(DATASET ENTRIES Opens)
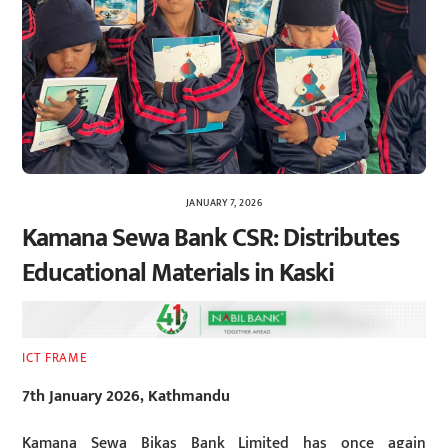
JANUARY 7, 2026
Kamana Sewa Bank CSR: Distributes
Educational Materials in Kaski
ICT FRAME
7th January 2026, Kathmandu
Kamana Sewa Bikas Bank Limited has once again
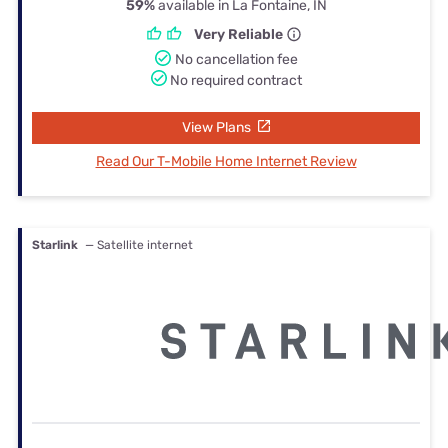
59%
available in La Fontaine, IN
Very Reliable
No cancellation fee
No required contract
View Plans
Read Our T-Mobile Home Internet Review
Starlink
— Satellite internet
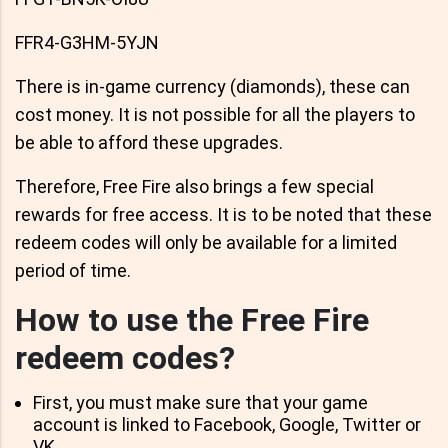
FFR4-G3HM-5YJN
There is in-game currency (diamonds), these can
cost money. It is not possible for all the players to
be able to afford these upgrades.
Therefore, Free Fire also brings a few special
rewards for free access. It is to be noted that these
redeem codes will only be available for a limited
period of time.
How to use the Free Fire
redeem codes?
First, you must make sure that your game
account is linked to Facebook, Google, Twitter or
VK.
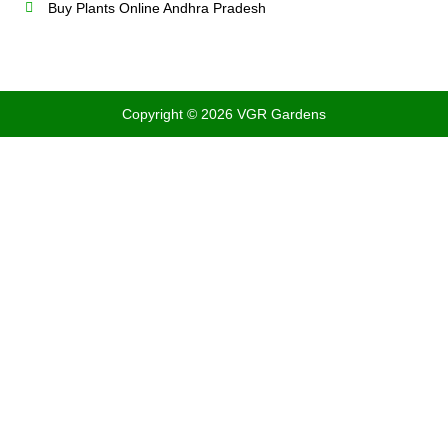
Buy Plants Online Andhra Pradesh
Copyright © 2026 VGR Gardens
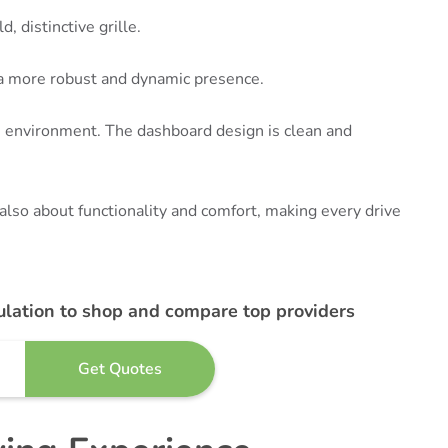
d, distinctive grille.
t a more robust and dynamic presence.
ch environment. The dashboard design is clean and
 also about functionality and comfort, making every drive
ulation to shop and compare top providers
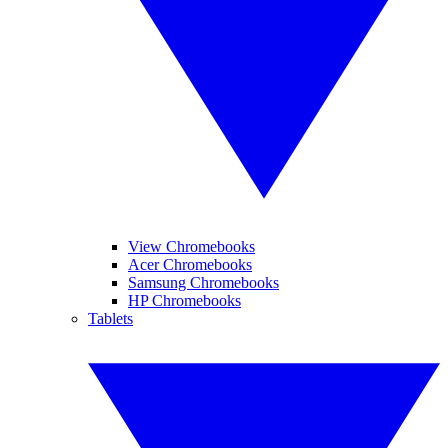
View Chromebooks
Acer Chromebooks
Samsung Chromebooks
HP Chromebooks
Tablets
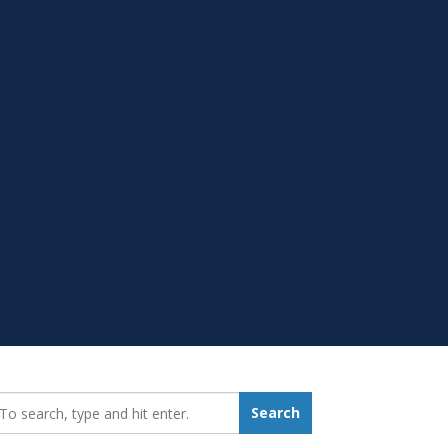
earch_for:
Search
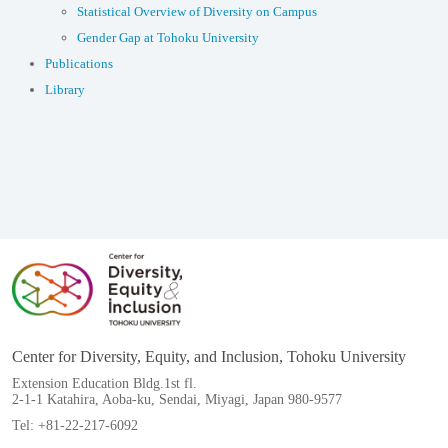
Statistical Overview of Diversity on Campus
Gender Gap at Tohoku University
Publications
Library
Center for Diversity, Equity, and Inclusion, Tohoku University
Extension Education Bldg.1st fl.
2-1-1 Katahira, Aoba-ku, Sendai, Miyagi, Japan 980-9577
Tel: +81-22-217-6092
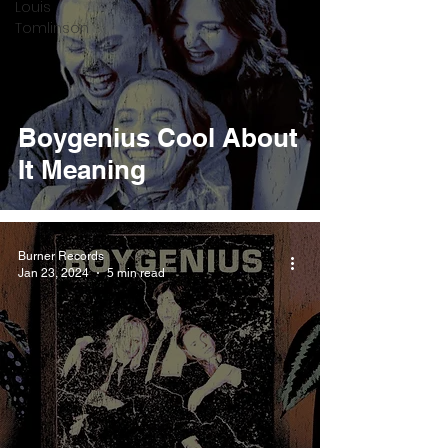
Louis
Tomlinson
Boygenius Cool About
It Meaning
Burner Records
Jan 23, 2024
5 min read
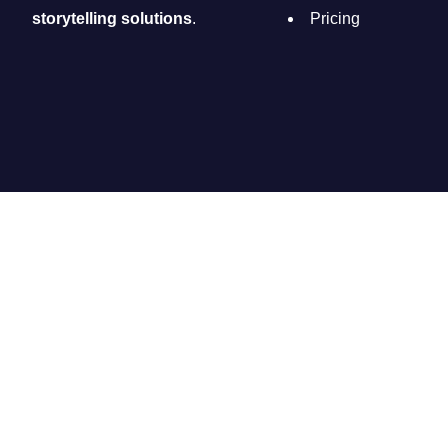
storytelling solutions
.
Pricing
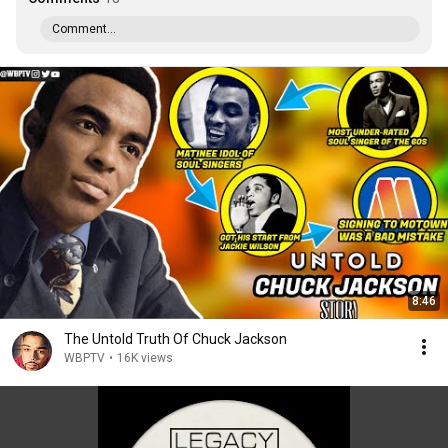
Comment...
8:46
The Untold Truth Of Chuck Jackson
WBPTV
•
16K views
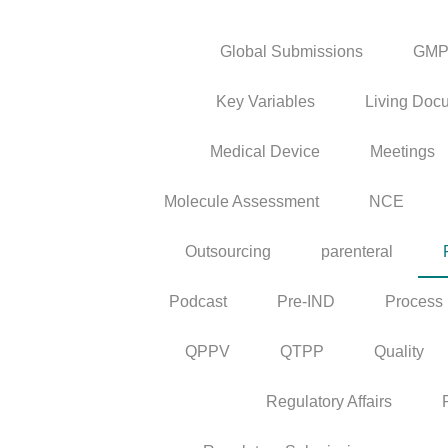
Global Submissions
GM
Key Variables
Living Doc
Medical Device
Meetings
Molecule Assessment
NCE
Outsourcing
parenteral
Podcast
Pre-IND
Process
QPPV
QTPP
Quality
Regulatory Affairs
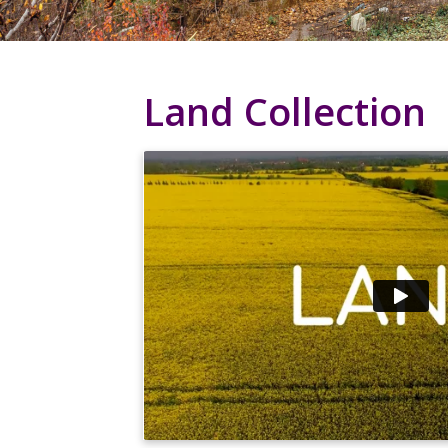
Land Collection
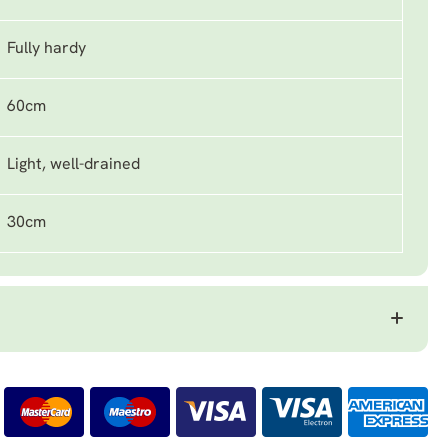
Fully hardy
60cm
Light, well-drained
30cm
(DATASET ENTRIES Closes)
## JOB
Rewrite the text of all the entries above with "Chromebooks" changed to "Laptops" and everything else kept the same. Omit the pictures.

## TASK RESPONSE
JANUARY 7, 2026
Kamana Sewa Bank CSR: Distributes
Educational Materials in Kaski
ICT FRAME
7th January 2026, Kathmandu
Kamana Sewa Bikas Bank Limited has once again
59%
available in La Fontaine, IN
Very Reliable
No cancellation fee
No required contract
View Plans
Read Our T-Mobile Home Internet Review
Starlink
— Satellite internet
FFR4-G3HM-5YJN
There is in-game currency (diamonds), these can
cost money. It is not possible for all the players to
be able to afford these upgrades.
Therefore, Free Fire also brings a few special
rewards for free access. It is to be noted that these
redeem codes will only be available for a limited
period of time.
How to use the Free Fire
redeem codes?
First, you must make sure that your game
account is linked to Facebook, Google, Twitter or
VK.
Buy Plants Online Andhra Pradesh
Copyright © 2026 VGR Gardens
d, distinctive grille.
t a more robust and dynamic presence.
ch environment. The dashboard design is clean and
 also about functionality and comfort, making every drive
ulation to shop and compare top providers
View Laptops
Acer Laptops
Samsung Laptops
HP Laptops
Tablets
earch_for:
Search
Statistical Overview of Diversity on Campus
Gender Gap at Tohoku University
Publications
Library
Center for Diversity, Equity, and Inclusion, Tohoku University
Extension Education Bldg.1st fl.
2-1-1 Katahira, Aoba-ku, Sendai, Miyagi, Japan 980-9577
Tel: +81-22-217-6092
Louis
Tomlinson
Boygenius Cool About
It Meaning
Burner Records
Jan 23, 2024
5 min read
storytelling solutions
.
Pricing
Comment...
8:46
The Untold Truth Of Chuck Jackson
WBPTV
•
16K views
Global Submissions
GM
Key Variables
Living Doc
Medical Device
Meetings
Molecule Assessment
NCE
Outsourcing
parenteral
Podcast
Pre-IND
Process
QPPV
QTPP
Quality
Regulatory Affairs
Land Collection
Fully hardy
60cm
Light, well-drained
30cm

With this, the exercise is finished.